Sorting this type of structure is easy using the operator module’s itemgetter function. Let’s say you’ve queried a database table to get a listing of the members on your website, and you receive the following data structure in return:
rows = [
{'fname': 'Brian', 'lname': 'Jones', 'uid': 1003},
{'fname': 'David', 'lname': 'Beazley', 'uid': 1002},
{'fname': 'John', 'lname': 'Cleese', 'uid': 1001},
{'fname': 'Big', 'lname': 'Jones', 'uid': 1004}
]
It’s fairly easy to output these rows ordered by any of the fields common to all of the dictionaries. For example:
from operator import itemgetter
rows_by_fname = sorted(rows, key=itemgetter('fname'))

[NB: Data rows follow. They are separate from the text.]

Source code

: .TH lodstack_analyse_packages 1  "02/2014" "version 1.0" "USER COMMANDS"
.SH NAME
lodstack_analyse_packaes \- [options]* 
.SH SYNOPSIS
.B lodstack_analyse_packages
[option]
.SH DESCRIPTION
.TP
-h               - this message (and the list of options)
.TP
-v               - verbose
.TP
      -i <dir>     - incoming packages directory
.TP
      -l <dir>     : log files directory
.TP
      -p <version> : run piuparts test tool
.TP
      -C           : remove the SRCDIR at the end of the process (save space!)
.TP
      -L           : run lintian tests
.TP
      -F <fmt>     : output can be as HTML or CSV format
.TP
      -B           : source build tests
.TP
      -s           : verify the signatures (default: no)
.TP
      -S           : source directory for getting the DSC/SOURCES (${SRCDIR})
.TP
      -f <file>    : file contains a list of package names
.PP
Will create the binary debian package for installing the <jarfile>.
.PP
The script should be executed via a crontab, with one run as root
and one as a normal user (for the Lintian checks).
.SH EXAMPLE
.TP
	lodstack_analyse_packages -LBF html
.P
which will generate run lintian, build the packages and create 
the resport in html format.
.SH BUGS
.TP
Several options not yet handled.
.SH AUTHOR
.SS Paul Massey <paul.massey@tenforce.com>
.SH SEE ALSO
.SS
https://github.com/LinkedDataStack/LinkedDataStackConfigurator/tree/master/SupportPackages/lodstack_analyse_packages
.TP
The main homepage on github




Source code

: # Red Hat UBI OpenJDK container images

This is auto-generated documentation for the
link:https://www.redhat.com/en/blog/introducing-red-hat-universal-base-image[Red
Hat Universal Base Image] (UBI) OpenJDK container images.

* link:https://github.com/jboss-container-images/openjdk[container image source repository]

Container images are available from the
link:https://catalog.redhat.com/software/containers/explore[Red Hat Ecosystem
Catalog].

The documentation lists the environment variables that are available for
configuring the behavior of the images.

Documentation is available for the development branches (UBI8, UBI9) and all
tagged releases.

rows_by_uid = sorted(rows, key=itemgetter('uid'))
print(rows_by_fname)
print(rows_by_uid)
The preceding code would output the following:
[{'fname': 'Big', 'uid': 1004, 'lname': 'Jones'},
{'fname': 'Brian', 'uid': 1003, 'lname': 'Jones'},
{'fname': 'David', 'uid': 1002, 'lname': 'Beazley'},
{'fname': 'John', 'uid': 1001, 'lname': 'Cleese'}]
[{'fname': 'John', 'uid': 1001, 'lname': 'Cleese'},
{'fname': 'David', 'uid': 1002, 'lname': 'Beazley'},
{'fname': 'Brian', 'uid': 1003, 'lname': 'Jones'},
{'fname': 'Big', 'uid': 1004, 'lname': 'Jones'}]
The itemgetter() function can also accept multiple keys. For example, this code
rows_by_lfname = sorted(rows, key=itemgetter('lname','fname'))
print(rows_by_lfname)
Produces output like this:
[{'fname': 'David', 'uid': 1002, 'lname': 'Beazley'},
{'fname': 'John', 'uid': 1001, 'lname': 'Cleese'},
{'fname': 'Big', 'uid': 1004, 'lname': 'Jones'},
{'fname': 'Brian', 'uid': 1003, 'lname': 'Jones'}]
The functionality of itemgetter() is sometimes replaced by lambda expressions. For example:
rows_by_fname = sorted(rows, key=lambda r: r['fname'])
Last, but not least, don’t forget that the technique shown in this recipe can be applied to functions such as min() and max(). For example:
>>> min(rows, key=itemgetter('uid'))
{'fname': 'John', 'lname': 'Cleese', 'uid': 1001}
>>> max(rows, key=itemgetter('uid'))
{'fname': 'Big', 'lname': 'Jones', 'uid': 1004}
>>>